For lawyers like Gividen, who are on the front line representing immigrants in US Immigration and Customs Enforcement detention, that realignment has been seismic. Instead of negotiating immigration law with government attorneys in the immigration courts overseen by the Department of Justice, they are pleading for federal judges to step in and uphold the basic constitutional rights of thousands of immigrants held in government custody. Seemingly overnight, lawyers trained in immigration law have found themselves doubling as federal litigators as district courts became the de facto battleground in detention defense during the second Trump administration.

“It’s just been insane,” Gividen, who served as deputy chief counsel for ICE between 2016 and 2019 before starting his own private practice, explained. “I’m going into federal court to get a federal judge to tell ICE and the immigration judge that they have to play by the rules.”

“It’s just been insane. I’m going into federal court to get a federal judge to tell ICE and the immigration judge that they have to play by the rules.”

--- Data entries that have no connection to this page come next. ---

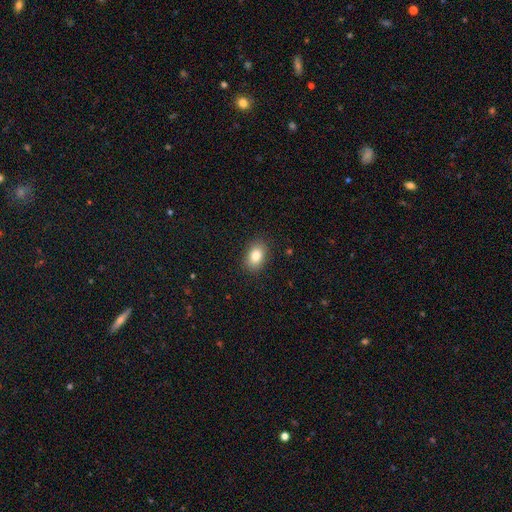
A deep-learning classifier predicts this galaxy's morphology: smooth 83%, star or artifact 9%, featured or disk 8%. Down the decision tree: how rounded — in between (79%); merging — none (88%).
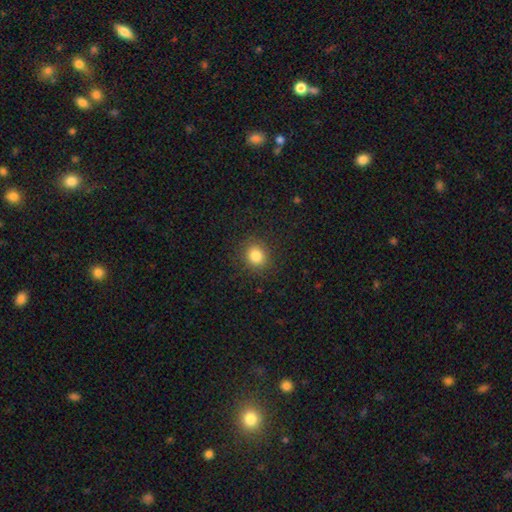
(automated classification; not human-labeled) The model was most divided on "how rounded": round: 75%, in between: 24%, cigar-shaped: 1%. More confident: merging — none (88%); smooth or featured — smooth (83%).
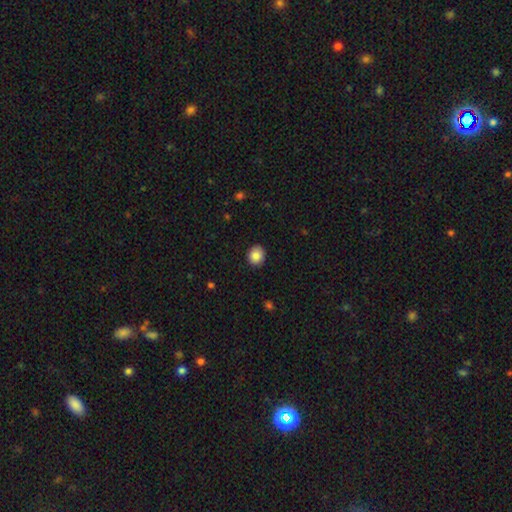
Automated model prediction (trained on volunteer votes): Q: Smooth or featured?
A: smooth (86%); runner-up: star or artifact (9%)
Q: How rounded?
A: round (80%); runner-up: in between (19%)
Q: Merging?
A: none (91%); runner-up: minor disturbance (7%)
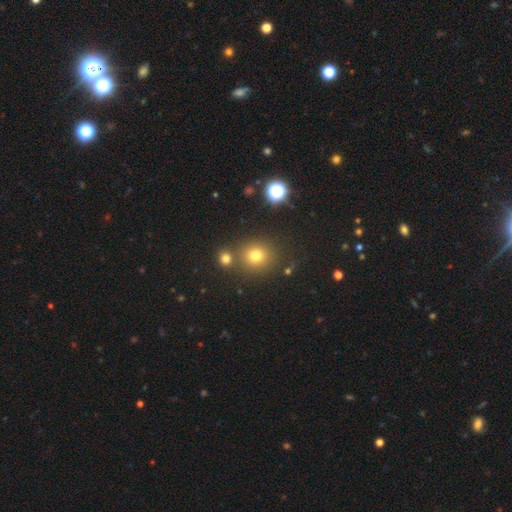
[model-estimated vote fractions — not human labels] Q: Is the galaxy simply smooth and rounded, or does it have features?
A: smooth — 73%.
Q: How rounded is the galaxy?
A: round — 86%.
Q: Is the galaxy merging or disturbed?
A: none — 77%.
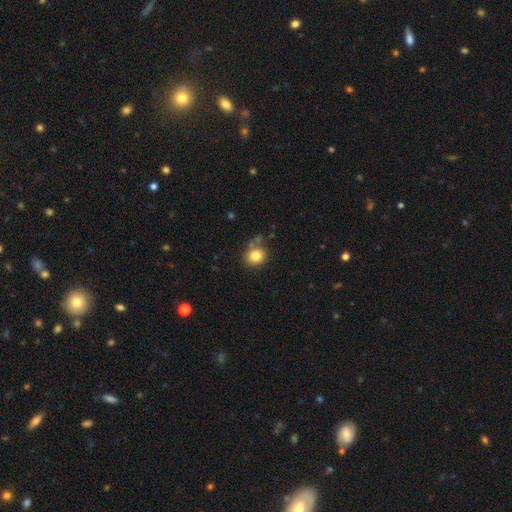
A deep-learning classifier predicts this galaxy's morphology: Overall: smooth (82%). How rounded: round (76%). Merging: none (69%).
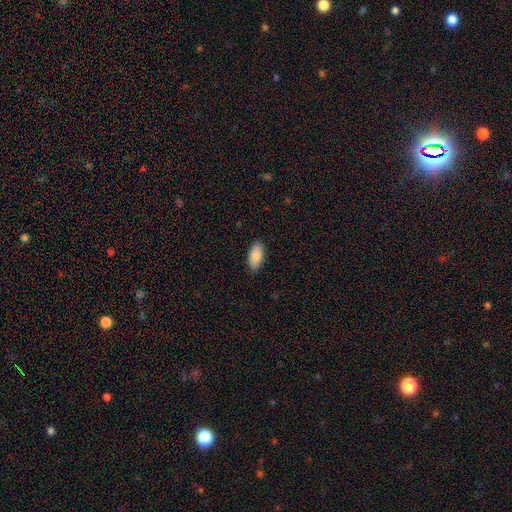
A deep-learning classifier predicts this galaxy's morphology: Smooth or featured: smooth — 87% (featured or disk — 7%)
How rounded: in between — 91% (cigar-shaped — 7%)
Merging: none — 88% (minor disturbance — 10%)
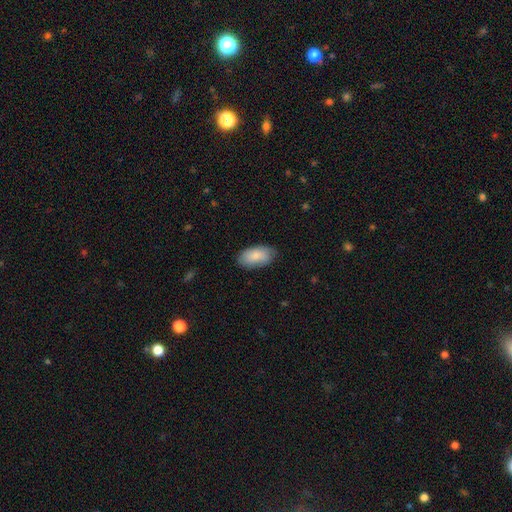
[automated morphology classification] A smooth galaxy with no disk features (82%) that is in between round and cigar-shaped (95%).

Vote fractions:
- Smooth or featured? smooth: 82% / featured or disk: 12% / star or artifact: 6%
- How rounded? in between: 95% / round: 3% / cigar-shaped: 3%
- Merging? none: 79% / minor disturbance: 17% / major disturbance: 3% / merger: 1%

This sea change in the legal landscape isn’t by accident. In its aggressive pursuit of more arrests in the interior of the United States and push for record deportations, the Trump White House is detaining more people than ever, while closing off the regular avenues for due process and release. (The current detained population stands at about 68,000.) Over the summer, the Department of Homeland Security and the DOJ adopted a mandatory detention stance that reinterpreted decades of federal immigration statute. That radical policy change made most detained immigrants who entered the country without permission—including those who had lived in the United States for years and had no criminal history—ineligible for a bond hearing before an immigration judge as they awaited the conclusion of their cases, a process that could take months or even years.

To find an alternative pathway to get immigrants out of ICE detention, lawyers have turned to a centuries-old legal mechanism that dates back to English common law: habeas corpus, which translates from Latin to “you shall have the body.” Also known as the “Great Writ,” this fundamental right enshrined in the US Constitution prevents the government from arbitrarily detaining someone without a reason. Once an emergency legal remedy against unlawful imprisonment, habeas is now an everyday tool.

“The only way that the overwhelming majority of people that ICE is detaining right now is going to get out,” Gividen said, “is through the habeas system.”

Gividen didn’t have his mind set on immigration law after graduating from Gonzaga University School of Law in Washington state in the early Obama years. He moved to Texas and clerked for the late US DistrictJudge Jorge A. Solis, whom he described as “the greatest man I’ve ever known.” After a stint at a criminal defense firm, he joined the ranks of ICE attorneys during Trump’s first term. “The headache of every day trying to tell ICE officers and everybody else to act within the law and the Constitution was not worth it,” Gividen said.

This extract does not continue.